[begin EXTRACTED INFORMATION]

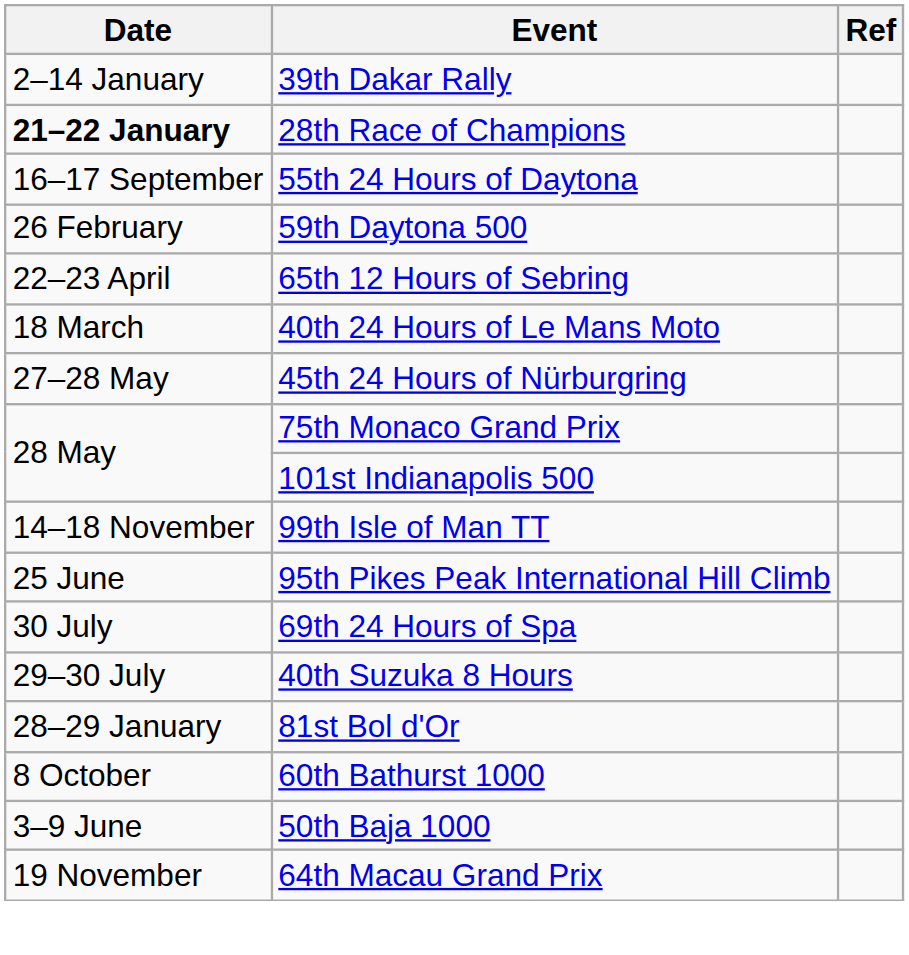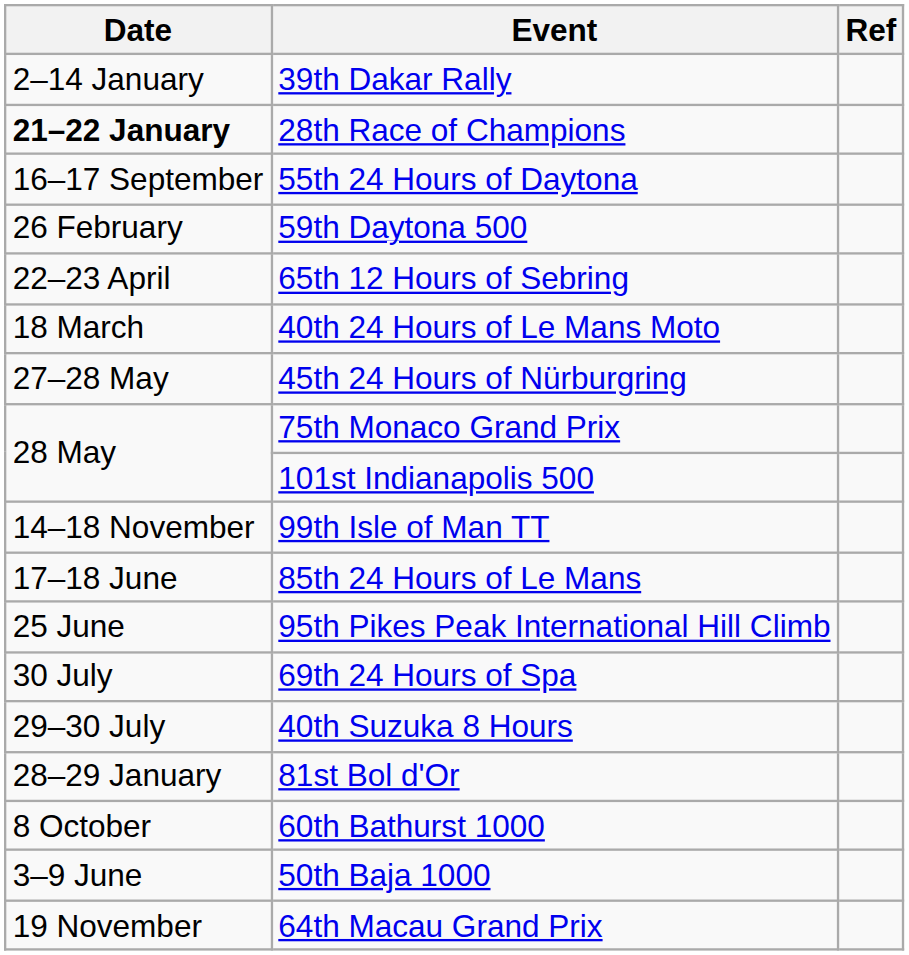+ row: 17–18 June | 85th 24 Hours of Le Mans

[end EXTRACTED INFORMATION]
[begin EXTRACTED INFORMATION]

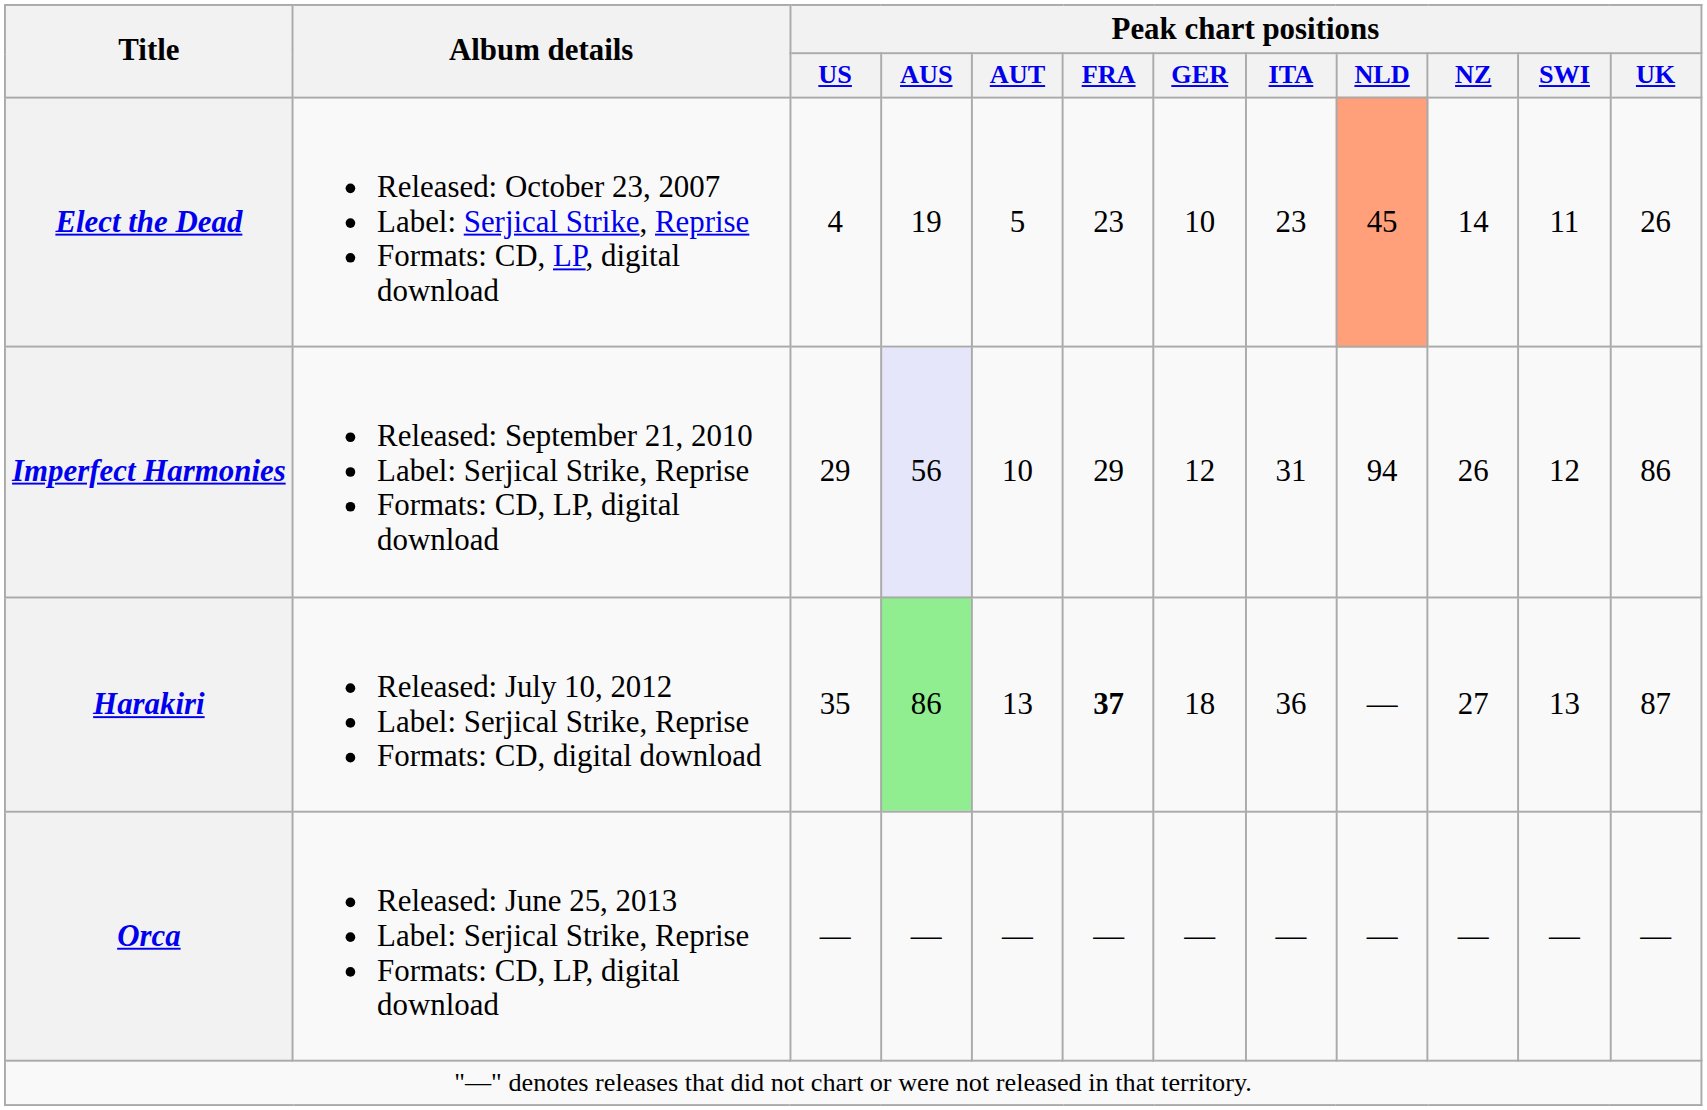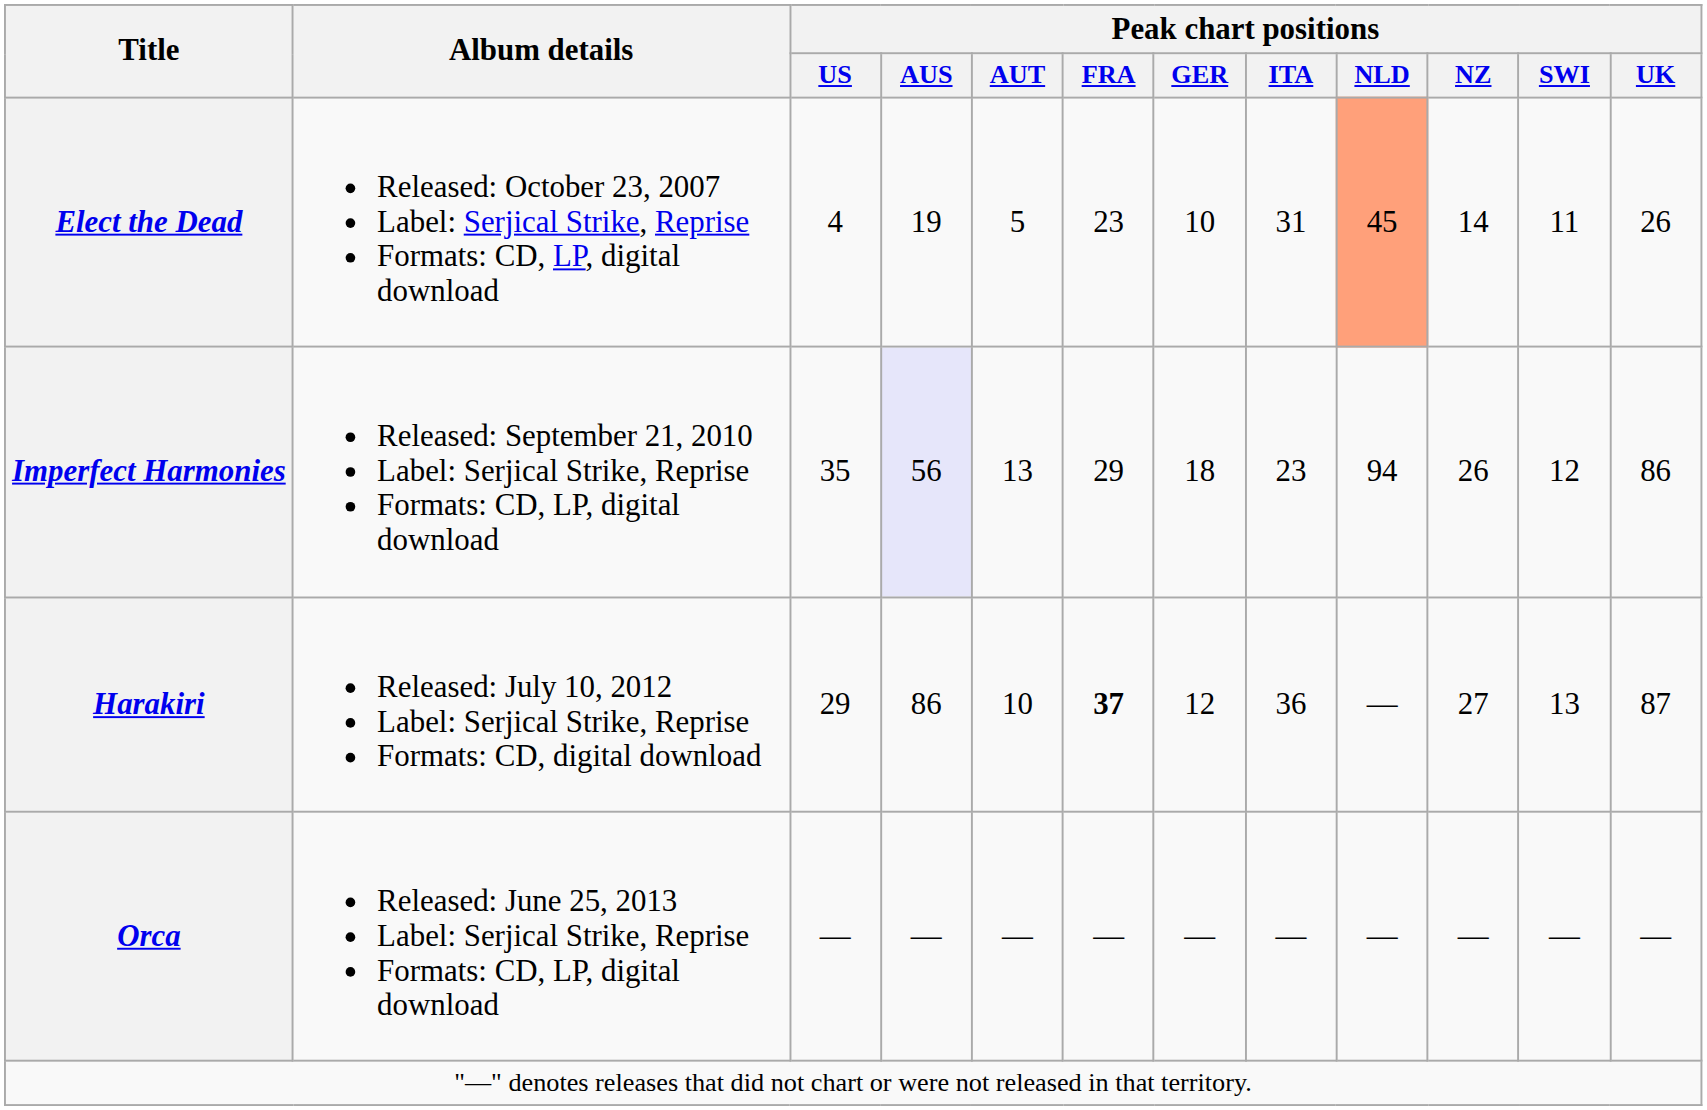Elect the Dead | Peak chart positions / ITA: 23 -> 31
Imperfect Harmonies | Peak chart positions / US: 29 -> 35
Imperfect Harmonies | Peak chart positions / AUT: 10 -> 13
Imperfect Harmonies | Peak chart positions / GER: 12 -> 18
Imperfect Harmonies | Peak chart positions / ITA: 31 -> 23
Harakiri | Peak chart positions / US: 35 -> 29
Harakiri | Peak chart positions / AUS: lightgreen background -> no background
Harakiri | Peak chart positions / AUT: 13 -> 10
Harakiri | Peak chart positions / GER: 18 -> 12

[end EXTRACTED INFORMATION]
[begin EXTRACTED INFORMATION]

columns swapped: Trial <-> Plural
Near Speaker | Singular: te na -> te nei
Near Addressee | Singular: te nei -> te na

[end EXTRACTED INFORMATION]

_STATED GOAL_
Copy out the lines of the listing above, starting with the line that contains "Elect the Dead" and ending with the line that contains "Harakiri | Peak chart positions / GER: 18", both included. Leave the pictures out.

_FULL SOLUTION_
Elect the Dead | Peak chart positions / ITA: 23 -> 31
Imperfect Harmonies | Peak chart positions / US: 29 -> 35
Imperfect Harmonies | Peak chart positions / AUT: 10 -> 13
Imperfect Harmonies | Peak chart positions / GER: 12 -> 18
Imperfect Harmonies | Peak chart positions / ITA: 31 -> 23
Harakiri | Peak chart positions / US: 35 -> 29
Harakiri | Peak chart positions / AUS: lightgreen background -> no background
Harakiri | Peak chart positions / AUT: 13 -> 10
Harakiri | Peak chart positions / GER: 18 -> 12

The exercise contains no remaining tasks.